1 small onion, thinly sliced
1 cup fresh or frozen (unthawed) cranberries
12 skinless, boneless chicken thgihs (about 2 1/4 lbs. total)
1/4 cup catsup
2 tablespoons firmly packed brown sugar
1 teaspoon dry mustard
2 teaspoons cider vinegar 1 1/2 tablespoons cornstarch blended w/2 tablespoons cold
water
salt
-In a 3-quart or larger electric slow cooker, combine onion, cranberries. Arrange chicken on top. In small bowl, mix catsup, sugar, mustard and vinegar and pour over chicken. Cover. Cook at low setting until chicken is very tender when pierced (6 1/2 to 7 1/2 hours).

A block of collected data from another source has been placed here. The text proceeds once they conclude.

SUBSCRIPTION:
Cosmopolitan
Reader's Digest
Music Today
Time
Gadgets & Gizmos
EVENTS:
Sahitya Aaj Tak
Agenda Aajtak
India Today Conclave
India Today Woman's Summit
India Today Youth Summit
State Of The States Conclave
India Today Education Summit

-Lift out chicken when done, blend cornstarch mixture into cooking liquid. Increase cooker heat setting to high; cover and cook, stirring 2 or 3 times until sauce thickens (10 to 15 more minutes). Season to taste with salt; pour over chicken.
Makes 6 servings.
-REAL WORLD COOKING: I cooked at a higher heat setting than they did because I was in a hurry. I also did not remove the chicken, just threw the cornstarch in and stirred it in and then cranked up the heat a bit. Didn’t stir again more than once. Then dumped it onto a big platter. It was fine. I also chose to use 7 chicken breasts instead of the 12 thighs. It also didn’t take as long as 6 1/2 hours.